Until one day it takes too much. Just one taste too much and you see it for what it is. An overbearing and Uncaring energy that has been looking for someone poor sucker like you. It knows it has you by the balls. And the when it knows youve seen it for what it actually is. That relationship bears it's teeth and smiles with its eyes and dares you to walk out. It even opens the door for you. And you  almost feel it:freedom.

But instead you take another swig to sober you up and you sit down and distract youself for the next ten years.

Knowing this. Seeing this. Feeling this. Why am I still going back?

To podcast or not to podcast?

It's still morning. Debating whether I should eat. Or not. It's a conundrum for sure. But there are worse conundrums. Bit we have another conundrum to speak of after I get off work

The wind chill in this, the place of where I live is going to be in the negative twenties. I am not going out. But most likely will be drinking. That's to be sure. The drinking bugs days are numbered I feel.  

I need to produce a podcast. That means fighting with a slow computer. I've failed you all on a Halloween podcast and a Christmas podcast. I can't fail you on a rockin' new years eve podcast. You don't deserve that. I may need a gargantuan to help me get that going. I will be taking applications.  
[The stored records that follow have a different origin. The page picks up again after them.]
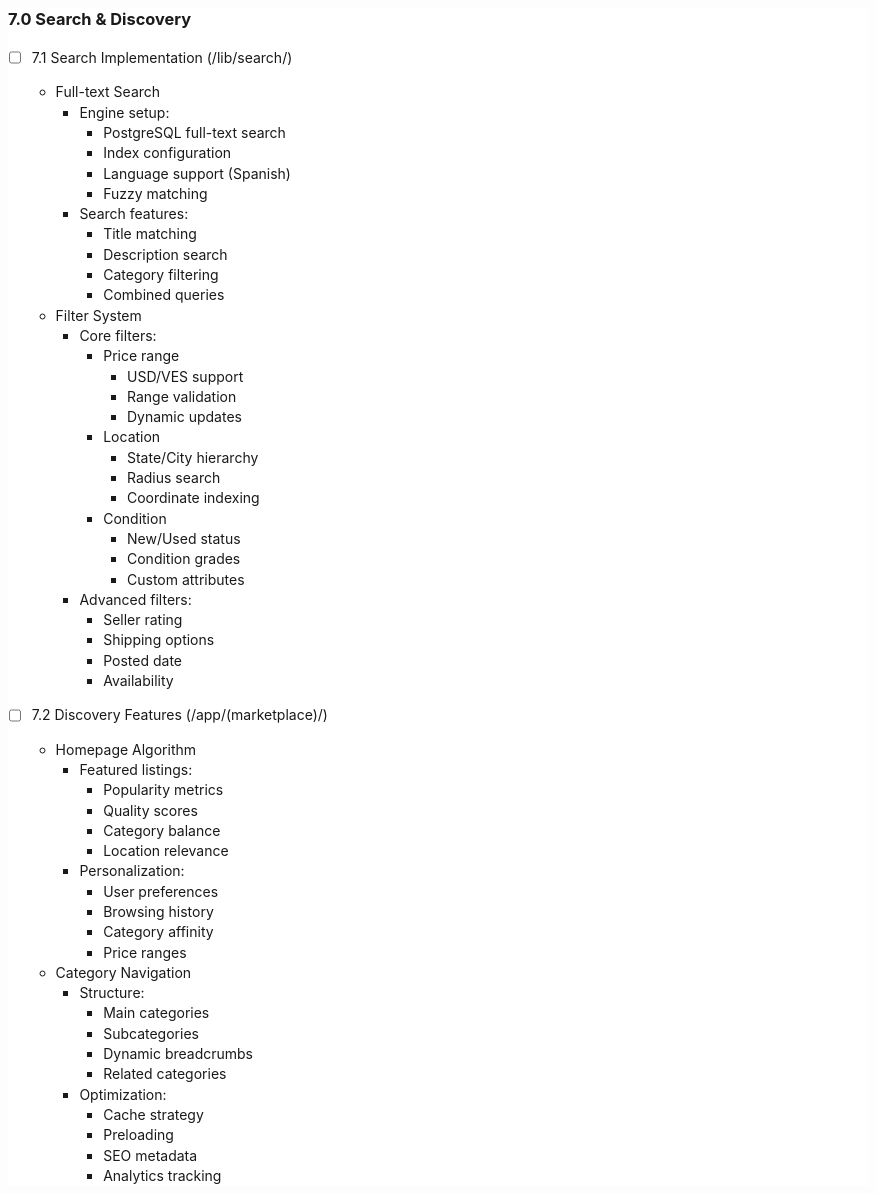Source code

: ### 7.0 Search & Discovery
- [ ] 7.1 Search Implementation (/lib/search/)
  - Full-text Search
    * Engine setup:
      - PostgreSQL full-text search
      - Index configuration
      - Language support (Spanish)
      - Fuzzy matching
    * Search features:
      - Title matching
      - Description search
      - Category filtering
      - Combined queries
  - Filter System
    * Core filters:
      - Price range
        * USD/VES support
        * Range validation
        * Dynamic updates
      - Location
        * State/City hierarchy
        * Radius search
        * Coordinate indexing
      - Condition
        * New/Used status
        * Condition grades
        * Custom attributes
    * Advanced filters:
      - Seller rating
      - Shipping options
      - Posted date
      - Availability

- [ ] 7.2 Discovery Features (/app/(marketplace)/)
  - Homepage Algorithm
    * Featured listings:
      - Popularity metrics
      - Quality scores
      - Category balance
      - Location relevance
    * Personalization:
      - User preferences
      - Browsing history
      - Category affinity
      - Price ranges
  - Category Navigation
    * Structure:
      - Main categories
      - Subcategories
      - Dynamic breadcrumbs
      - Related categories
    * Optimization:
      - Cache strategy
      - Preloading
      - SEO metadata
      - Analytics tracking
Anyway be good. Have fun. Don't be stupid.  

Take care

-E-  

 

Dead Deers and somber thoughts

There was this Deer who lived by my apartment who spent all spring and summer watching me. Not running. Just defiantly staring at me as if it had only a fight response ready in case I wanted to rumble. U did not wish to rumble so I kept my distance.  

That deer was hit by a car over the weekend. It made me sad. Maybe not for the Deers passing. But what it symbolizes in my mind. This adult deer spent all year being afraid of me. Daring me to test it. When I wasn't the one to be afraid of. It was the river of screaming metal it should have been afraid of.  

It makes me realize my own fears. Fear of failure, fear of unconditional love, fear of making new friends, fear of taking risks, and so many other fears(I want to label them as paralizations but I will refrain). These fears cause me to freeze mentally and leave my body as rigid as a guitar string, when I should be afraid of the isolation I cause myself, fear of the alcohol I Introduce into my body, and the fatty grease I consume. It's just as backwards as that deer being afraid of me and not the thunderous screaming river she so readily crossed.  

How's that?  I have more thoughts. I'll tell you tomorrow.